▸ Passage shown:
* BEGIN *

Slugfield URL implementation in Django

Question

So, I am having some difficulty trying to slugify a title field in my model and still have it return the proper information.

Currently, a user can follow the url, if the list in their account exists under this regular expression:

url(r'^user/(?P<username>\w+)/list/(?P<listname>\w+)/$', mylistpage, name='lists'),

The issue I face is that the user can have a list containing spaces, but the regex bases their url off their list name. I am wanting to implement a slug url, but still have it retrieve the correct model/object information.

I am trying to have a slug field and then pre-populate it based on the list name, but I am lost at how this implementation is supposed to work. Much appreciation in advance from any insight.

Model

class newlist(models.Model):


    user = models.ForeignKey(User)
    list_name = models.CharField(max_length = 100,)
    picture = models.ImageField(upload_to='profiles/', default = "/media/profiles/default.jpg")
    slugurl = models.SlugField(default = slugurl(self))

    def __str__(self):
        return self.list_name

    def slugurl(self):
        return slugify(self.list_name)

Views

def mylistpage(request, username, listname):

    context = RequestContext(request)

    #make sure that the user is authenticated
    if username == request.user.username:
        #If the user is authenticated, then perform the following functions to the page
        if request.user.is_authenticated():
            #Store the current user request object into a variable
            user = User.objects.get(username=username)

            #Store the list name to the item that starts with the url input
            listname = request.user.newlist_set.filter(list_name__iexact=listname)

            listitems = request.user.newlist_set.all()
            if not listname:
                return redirect('/notfound')
    else:
        return redirect('/notfound')

    return render_to_response('listview.html', {'lista': listname}, context)

Answer 1

I have used django-autoslug to great success. You can find a live example here.

* END *

▸ Source data:

* BEGIN *

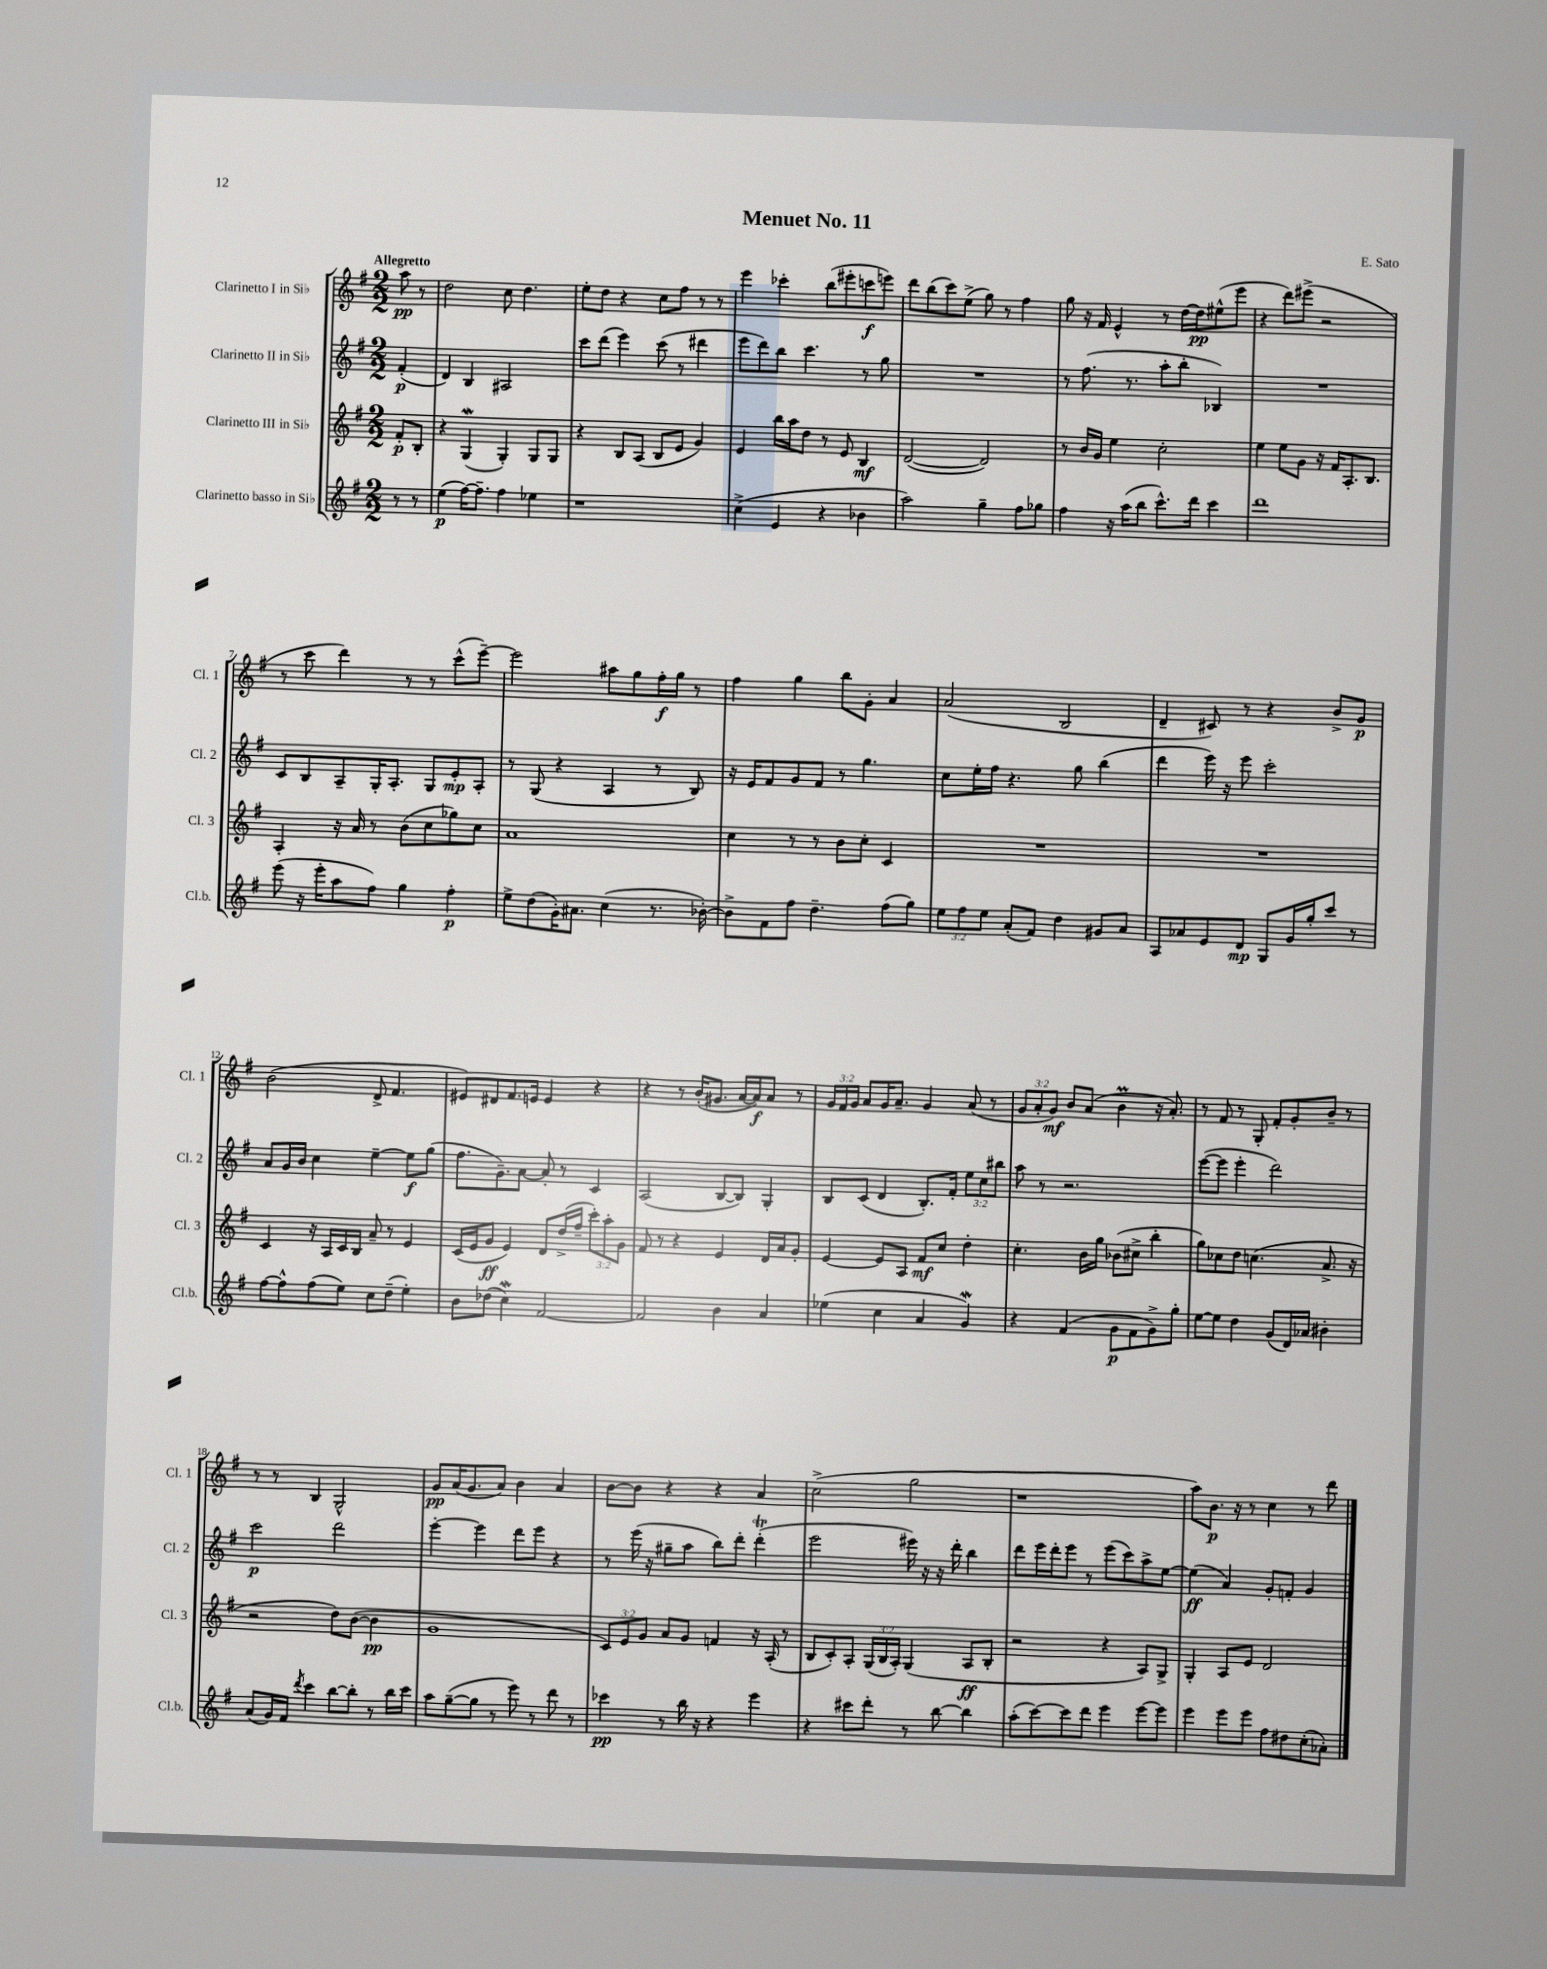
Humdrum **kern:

* END *

▸ Requirements:
1. Quote everything in the Django slug thread from "slugurl = models.SlugField(default" down to "context = RequestContext(request)".
2. In the Django slug thread, which package does the answer recommend?
3. Decide whether each statement agrees with the Django slug thread. Give yes or no and quote the deciding words. (a) The picture field in the model has a default image. (b) The answer recommends writing a custom regular expression instead of using a package. (c) The view renders a template named listview.html.

▸ Final answers:
1.
slugurl = models.SlugField(default = slugurl(self))

    def __str__(self):
        return self.list_name

    def slugurl(self):
        return slugify(self.list_name)

Views

def mylistpage(request, username, listname):

    context = RequestContext(request)

2. django-autoslug

3.
(a) Yes: "default = "/media/profiles/default.jpg""
(b) No: "I have used django-autoslug to great success."
(c) Yes: "return render_to_response('listview.html', {'lista': listname}, context)"